Request :: Return a copy of every line in the data below that contains "toilette".

[Saved data entries]
Start of Block

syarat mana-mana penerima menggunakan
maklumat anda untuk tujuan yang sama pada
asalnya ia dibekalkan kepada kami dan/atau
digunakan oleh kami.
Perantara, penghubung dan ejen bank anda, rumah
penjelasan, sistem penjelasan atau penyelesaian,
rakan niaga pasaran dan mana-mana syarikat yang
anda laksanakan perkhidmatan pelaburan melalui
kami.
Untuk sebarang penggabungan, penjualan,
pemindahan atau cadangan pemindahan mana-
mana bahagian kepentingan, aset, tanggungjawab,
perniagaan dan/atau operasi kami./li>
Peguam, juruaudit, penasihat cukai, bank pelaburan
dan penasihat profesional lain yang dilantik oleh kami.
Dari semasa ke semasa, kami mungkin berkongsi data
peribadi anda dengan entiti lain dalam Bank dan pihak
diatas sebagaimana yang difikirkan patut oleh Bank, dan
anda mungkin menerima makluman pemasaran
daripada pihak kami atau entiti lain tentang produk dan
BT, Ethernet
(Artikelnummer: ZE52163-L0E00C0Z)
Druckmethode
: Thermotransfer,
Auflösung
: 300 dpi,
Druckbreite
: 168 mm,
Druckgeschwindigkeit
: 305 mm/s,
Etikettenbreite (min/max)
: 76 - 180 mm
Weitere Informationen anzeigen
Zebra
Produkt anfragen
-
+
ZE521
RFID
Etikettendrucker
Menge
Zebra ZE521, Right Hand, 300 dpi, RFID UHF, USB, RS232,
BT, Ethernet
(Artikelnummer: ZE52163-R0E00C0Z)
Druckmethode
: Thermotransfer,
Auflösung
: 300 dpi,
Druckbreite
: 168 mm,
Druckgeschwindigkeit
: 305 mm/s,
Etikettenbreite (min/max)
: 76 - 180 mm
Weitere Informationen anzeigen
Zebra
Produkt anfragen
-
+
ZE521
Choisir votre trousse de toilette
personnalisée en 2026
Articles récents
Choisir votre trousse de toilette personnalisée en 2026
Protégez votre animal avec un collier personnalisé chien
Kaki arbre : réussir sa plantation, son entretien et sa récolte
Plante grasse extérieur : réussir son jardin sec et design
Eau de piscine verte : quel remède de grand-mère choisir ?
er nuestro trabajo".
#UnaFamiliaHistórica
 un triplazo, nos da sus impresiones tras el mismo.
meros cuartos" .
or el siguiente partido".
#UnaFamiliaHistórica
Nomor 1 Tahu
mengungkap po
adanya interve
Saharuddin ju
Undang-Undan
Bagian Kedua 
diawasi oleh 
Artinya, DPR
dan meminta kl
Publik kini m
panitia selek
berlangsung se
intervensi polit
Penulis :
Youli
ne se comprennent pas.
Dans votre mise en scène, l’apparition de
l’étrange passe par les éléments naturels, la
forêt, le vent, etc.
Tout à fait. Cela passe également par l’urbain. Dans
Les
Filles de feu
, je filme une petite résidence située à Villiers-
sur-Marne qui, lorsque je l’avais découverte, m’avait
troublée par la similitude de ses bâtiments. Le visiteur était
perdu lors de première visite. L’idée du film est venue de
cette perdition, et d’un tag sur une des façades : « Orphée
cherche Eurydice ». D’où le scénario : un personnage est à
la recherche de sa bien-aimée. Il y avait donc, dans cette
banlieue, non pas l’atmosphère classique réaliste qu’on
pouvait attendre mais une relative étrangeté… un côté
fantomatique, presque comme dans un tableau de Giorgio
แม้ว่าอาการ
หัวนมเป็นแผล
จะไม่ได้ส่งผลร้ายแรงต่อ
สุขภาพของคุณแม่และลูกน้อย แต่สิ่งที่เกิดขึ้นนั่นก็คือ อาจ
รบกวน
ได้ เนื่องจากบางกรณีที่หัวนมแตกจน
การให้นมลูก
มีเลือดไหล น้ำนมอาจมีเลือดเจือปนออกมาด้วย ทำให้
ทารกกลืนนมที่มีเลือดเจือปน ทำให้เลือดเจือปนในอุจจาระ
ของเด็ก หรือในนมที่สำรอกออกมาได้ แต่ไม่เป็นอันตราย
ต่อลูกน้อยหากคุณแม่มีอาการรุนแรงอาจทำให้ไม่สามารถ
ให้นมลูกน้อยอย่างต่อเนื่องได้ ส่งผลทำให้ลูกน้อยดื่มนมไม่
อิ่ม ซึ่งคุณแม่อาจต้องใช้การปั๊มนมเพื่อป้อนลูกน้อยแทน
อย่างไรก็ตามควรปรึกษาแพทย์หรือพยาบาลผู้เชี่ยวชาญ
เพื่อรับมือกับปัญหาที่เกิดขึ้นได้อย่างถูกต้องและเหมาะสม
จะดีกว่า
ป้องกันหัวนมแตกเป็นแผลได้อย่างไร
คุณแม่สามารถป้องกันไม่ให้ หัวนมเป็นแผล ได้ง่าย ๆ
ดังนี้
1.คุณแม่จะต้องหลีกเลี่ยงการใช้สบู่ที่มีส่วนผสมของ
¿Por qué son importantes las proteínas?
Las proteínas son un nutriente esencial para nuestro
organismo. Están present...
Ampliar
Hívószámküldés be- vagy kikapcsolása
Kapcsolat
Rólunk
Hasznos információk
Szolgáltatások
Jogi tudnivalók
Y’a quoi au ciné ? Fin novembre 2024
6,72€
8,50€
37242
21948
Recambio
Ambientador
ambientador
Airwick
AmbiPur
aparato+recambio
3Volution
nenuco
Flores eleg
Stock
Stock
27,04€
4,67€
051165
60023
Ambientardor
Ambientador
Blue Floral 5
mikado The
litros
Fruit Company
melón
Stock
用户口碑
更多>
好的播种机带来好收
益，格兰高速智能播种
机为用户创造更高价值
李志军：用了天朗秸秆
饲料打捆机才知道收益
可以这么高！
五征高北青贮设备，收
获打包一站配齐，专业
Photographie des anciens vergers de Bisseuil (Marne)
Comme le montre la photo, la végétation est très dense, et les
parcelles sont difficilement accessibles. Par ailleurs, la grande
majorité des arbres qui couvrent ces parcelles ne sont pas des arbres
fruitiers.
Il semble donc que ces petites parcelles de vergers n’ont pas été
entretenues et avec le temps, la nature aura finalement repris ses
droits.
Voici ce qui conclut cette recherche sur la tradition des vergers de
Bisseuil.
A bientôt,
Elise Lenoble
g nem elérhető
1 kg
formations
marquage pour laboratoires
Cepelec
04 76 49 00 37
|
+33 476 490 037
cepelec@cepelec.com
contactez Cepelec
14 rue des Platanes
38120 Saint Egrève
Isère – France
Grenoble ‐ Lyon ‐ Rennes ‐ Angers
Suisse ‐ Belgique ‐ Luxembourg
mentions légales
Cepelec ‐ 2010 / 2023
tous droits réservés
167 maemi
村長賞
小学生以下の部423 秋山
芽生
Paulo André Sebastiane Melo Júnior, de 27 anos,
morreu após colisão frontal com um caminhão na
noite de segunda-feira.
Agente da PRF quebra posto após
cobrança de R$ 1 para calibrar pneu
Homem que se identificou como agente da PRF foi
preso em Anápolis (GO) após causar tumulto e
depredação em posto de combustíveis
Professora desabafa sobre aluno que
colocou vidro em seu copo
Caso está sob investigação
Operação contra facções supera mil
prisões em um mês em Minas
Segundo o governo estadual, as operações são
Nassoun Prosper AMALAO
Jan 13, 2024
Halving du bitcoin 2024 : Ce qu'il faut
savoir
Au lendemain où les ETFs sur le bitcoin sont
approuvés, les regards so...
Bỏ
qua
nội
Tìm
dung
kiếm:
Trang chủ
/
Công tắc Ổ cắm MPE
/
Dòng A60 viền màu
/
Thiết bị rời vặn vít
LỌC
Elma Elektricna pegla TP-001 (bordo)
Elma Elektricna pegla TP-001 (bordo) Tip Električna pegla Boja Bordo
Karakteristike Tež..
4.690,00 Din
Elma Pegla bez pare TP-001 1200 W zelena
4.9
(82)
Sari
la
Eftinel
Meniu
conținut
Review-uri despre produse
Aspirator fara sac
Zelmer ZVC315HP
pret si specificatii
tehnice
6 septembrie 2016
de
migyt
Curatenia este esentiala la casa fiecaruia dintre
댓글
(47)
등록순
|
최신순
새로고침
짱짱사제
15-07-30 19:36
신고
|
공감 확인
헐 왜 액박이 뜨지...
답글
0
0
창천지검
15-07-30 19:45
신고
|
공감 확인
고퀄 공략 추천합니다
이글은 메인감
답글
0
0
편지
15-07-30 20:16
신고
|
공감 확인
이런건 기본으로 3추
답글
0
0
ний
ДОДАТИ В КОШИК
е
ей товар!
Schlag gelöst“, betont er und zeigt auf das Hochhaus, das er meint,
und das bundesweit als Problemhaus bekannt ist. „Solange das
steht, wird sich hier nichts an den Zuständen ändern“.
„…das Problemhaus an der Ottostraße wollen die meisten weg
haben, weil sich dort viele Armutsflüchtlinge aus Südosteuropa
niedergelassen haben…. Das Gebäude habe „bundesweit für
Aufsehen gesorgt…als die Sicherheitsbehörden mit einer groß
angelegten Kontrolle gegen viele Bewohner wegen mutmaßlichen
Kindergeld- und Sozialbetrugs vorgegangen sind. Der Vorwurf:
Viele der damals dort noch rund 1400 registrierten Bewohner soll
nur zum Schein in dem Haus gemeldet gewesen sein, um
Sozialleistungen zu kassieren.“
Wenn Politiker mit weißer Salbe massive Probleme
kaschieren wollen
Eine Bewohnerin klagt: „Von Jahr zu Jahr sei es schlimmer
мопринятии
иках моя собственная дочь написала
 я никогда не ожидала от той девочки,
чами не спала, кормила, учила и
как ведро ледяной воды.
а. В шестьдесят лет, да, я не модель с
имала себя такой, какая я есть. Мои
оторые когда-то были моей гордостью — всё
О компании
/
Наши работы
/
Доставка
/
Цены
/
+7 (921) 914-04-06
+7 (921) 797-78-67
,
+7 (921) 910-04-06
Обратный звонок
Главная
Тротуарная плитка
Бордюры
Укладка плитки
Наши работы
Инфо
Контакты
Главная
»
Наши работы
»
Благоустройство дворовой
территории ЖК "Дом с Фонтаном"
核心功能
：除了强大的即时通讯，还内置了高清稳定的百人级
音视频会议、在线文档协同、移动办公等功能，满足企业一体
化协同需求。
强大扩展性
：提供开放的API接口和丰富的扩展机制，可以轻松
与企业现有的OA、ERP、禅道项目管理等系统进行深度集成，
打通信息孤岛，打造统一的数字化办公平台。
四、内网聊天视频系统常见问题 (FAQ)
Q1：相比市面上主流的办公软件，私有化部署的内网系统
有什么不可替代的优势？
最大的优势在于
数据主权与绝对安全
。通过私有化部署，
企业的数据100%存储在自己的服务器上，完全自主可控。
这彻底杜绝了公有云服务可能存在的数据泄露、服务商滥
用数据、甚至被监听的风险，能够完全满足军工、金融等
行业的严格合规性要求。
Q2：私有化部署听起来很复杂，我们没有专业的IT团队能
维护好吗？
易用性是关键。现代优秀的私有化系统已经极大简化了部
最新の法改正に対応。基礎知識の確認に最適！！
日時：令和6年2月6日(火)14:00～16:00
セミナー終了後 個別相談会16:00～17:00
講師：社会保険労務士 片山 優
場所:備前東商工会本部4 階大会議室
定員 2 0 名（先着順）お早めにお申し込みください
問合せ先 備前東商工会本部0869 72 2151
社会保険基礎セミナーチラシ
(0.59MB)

End of Block

Reply ::
Choisir votre trousse de toilette
Choisir votre trousse de toilette personnalisée en 2026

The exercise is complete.